Con i due genitori interessati a far terminare la appena nata storia d’amore, infatti, è la sempreverde tematica dell’incontro-scontro tra due diverse classi sociali a fare da motore della oltre ora e mezza di visione, che segna il ritorno in coppia dei due protagonisti di Mamma o papà?, precedente, indigeribile fatica milaniana.

Fatica dai cui disastrosi esiti, fortunatamente, questa prende del tutto le distanze, consentendo allo spettatore di sprofondare in sane risate fin dal primissimo impatto con la famiglia della donna; le cui esilaranti sorelle gemelle, piuttosto in sovrappeso e cleptomani, si chiamano grottescamente Pamela e Sue Ellen come i due personaggi femminili del popolare telefilm Dallas (!!!).

Sorelle gemelle che, oltretutto, regalano una divertente conversazione telefonica con la giornalista e conduttrice televisiva Franca Leosini, rivelando la capacità da parte del regista di scovare caratteri indispensabili alla comicità di matrice romana, dei quali fa parte anche il carrozziere Alvaro, che non avrebbe affatto sfigurato in una pellicola di Carlo Verdone.
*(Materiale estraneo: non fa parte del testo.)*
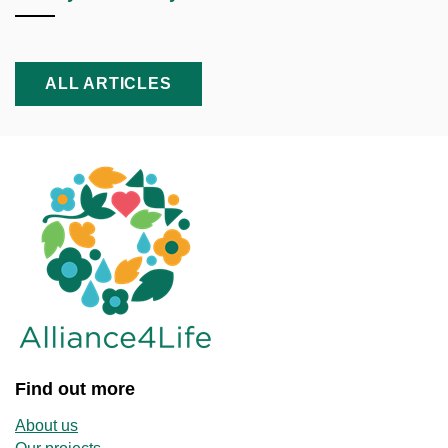
ALL ARTICLES
Find out more
About us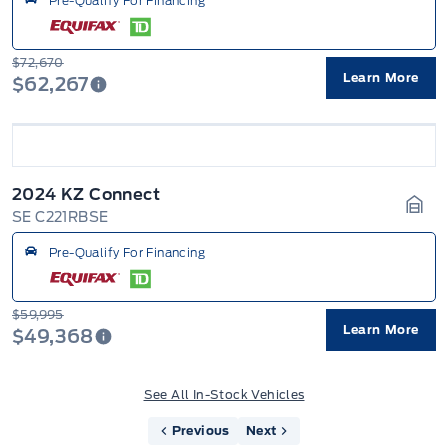
Pre-Qualify For Financing
$72,670
Learn More
$62,267
2024 KZ Connect
SE C221RBSE
Gara
Pre-Qualify For Financing
$59,995
Learn More
$49,368
See All In-Stock Vehicles
Previous
Next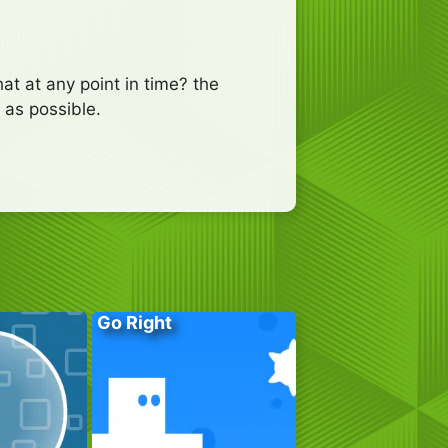
at at any point in time? the
 as possible.
Go Right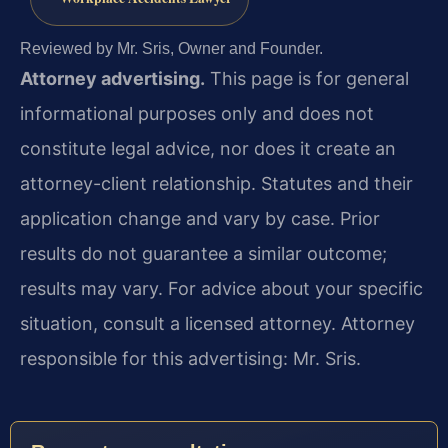
Reviewed by Mr. Sris, Owner and Founder.
Attorney advertising.
This page is for general
informational purposes only and does not
constitute legal advice, nor does it create an
attorney-client relationship. Statutes and their
application change and vary by case. Prior
results do not guarantee a similar outcome;
results may vary. For advice about your specific
situation, consult a licensed attorney. Attorney
responsible for this advertising: Mr. Sris.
E, mentre ci si chiede se l’Italia sia un paese che ha dimenticato il senso etico e non manca neppure un chiaro attacco verbale nei confronti delle banche, responsabili di concedere prestiti di denaro soltanto a chi già ne possiede, l’efficace gioco dei contrasti include anche un confronto tra una giornata al mare nella caotica Coccia di Morto e una sulla fin troppo tranquilla spiaggia di Capalbio.

Senza contare quello tra un cinema sovraffollato e un altro in cui viene proiettato un film francese in lingua armena, dispensando gli ulteriori momenti da ridere insieme alla breve parentesi che trova coinvolto un rozzissimo Claudio Amendola pregiudicato.

Man mano che viene suggerito che ognuno deve trovare la propria strada, in quanto non è detto che le vite siano segnate dalla nostra nascita e dai nomi che portiamo… e che l’impressione di trovarci dinanzi ad una delle migliori commedie del 2017 è confermata, infine, dall’evidente tentativo di ribadire con leggerezza – complice oltretutto una Sonia Bergamasco tollerante solo a parole ed ex moglie del protagonista – l’importanza della comunicazione diretta tra ceti decisamente distanti, per rendere migliore l’andamento generale di una qualsiasi società.